**Your assignment**
Pick every line from the data below that contains the string "each" and copy it.

**Material to process**
════════
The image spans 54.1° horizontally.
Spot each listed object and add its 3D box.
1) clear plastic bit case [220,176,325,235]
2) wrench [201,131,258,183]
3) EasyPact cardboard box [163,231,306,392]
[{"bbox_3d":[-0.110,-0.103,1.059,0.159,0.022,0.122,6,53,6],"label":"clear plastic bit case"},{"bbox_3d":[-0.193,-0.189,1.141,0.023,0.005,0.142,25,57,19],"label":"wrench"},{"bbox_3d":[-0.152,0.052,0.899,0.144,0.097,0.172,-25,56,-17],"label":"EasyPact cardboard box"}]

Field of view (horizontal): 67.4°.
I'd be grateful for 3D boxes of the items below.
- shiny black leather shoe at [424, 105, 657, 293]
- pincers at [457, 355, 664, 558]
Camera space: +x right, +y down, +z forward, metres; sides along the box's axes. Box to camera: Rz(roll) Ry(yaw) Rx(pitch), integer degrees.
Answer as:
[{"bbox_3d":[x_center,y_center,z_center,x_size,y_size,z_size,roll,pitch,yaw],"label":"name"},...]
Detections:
════════
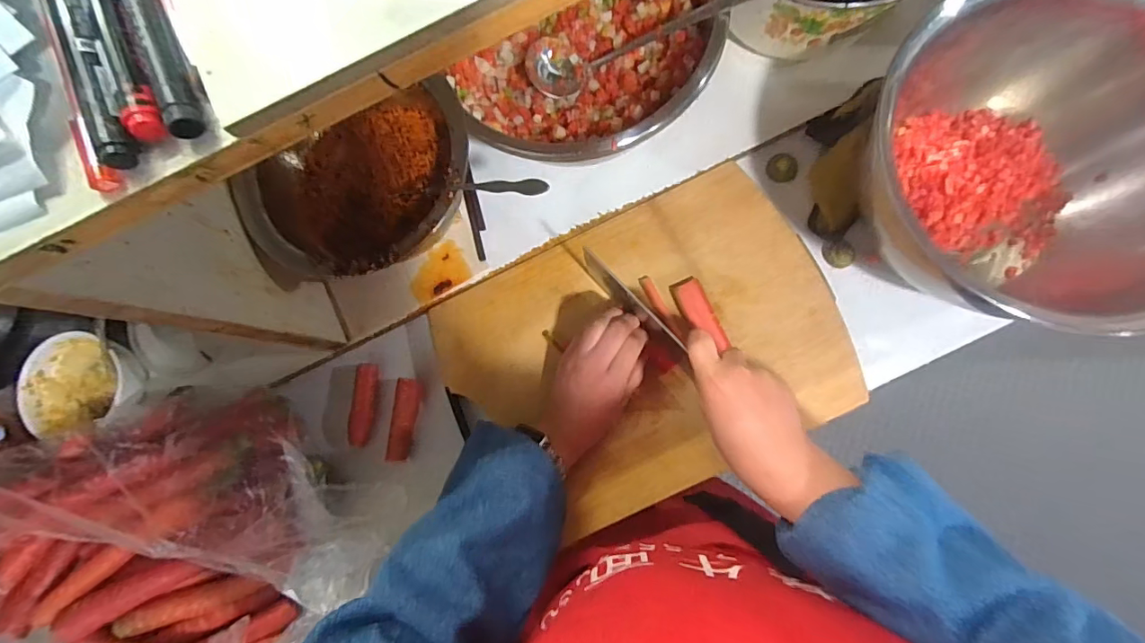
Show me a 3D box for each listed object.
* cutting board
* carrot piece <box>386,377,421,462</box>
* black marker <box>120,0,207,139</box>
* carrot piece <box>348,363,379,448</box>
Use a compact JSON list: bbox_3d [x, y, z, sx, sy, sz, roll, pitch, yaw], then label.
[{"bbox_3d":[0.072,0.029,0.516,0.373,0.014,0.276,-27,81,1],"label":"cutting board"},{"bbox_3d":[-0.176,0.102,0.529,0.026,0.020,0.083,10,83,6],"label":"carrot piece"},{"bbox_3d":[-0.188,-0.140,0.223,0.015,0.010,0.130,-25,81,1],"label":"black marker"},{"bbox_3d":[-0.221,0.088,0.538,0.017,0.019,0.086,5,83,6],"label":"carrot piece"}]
════════
**Result for this exercise**
Spot each listed object and add its 3D box.
Show me a 3D box for each listed object.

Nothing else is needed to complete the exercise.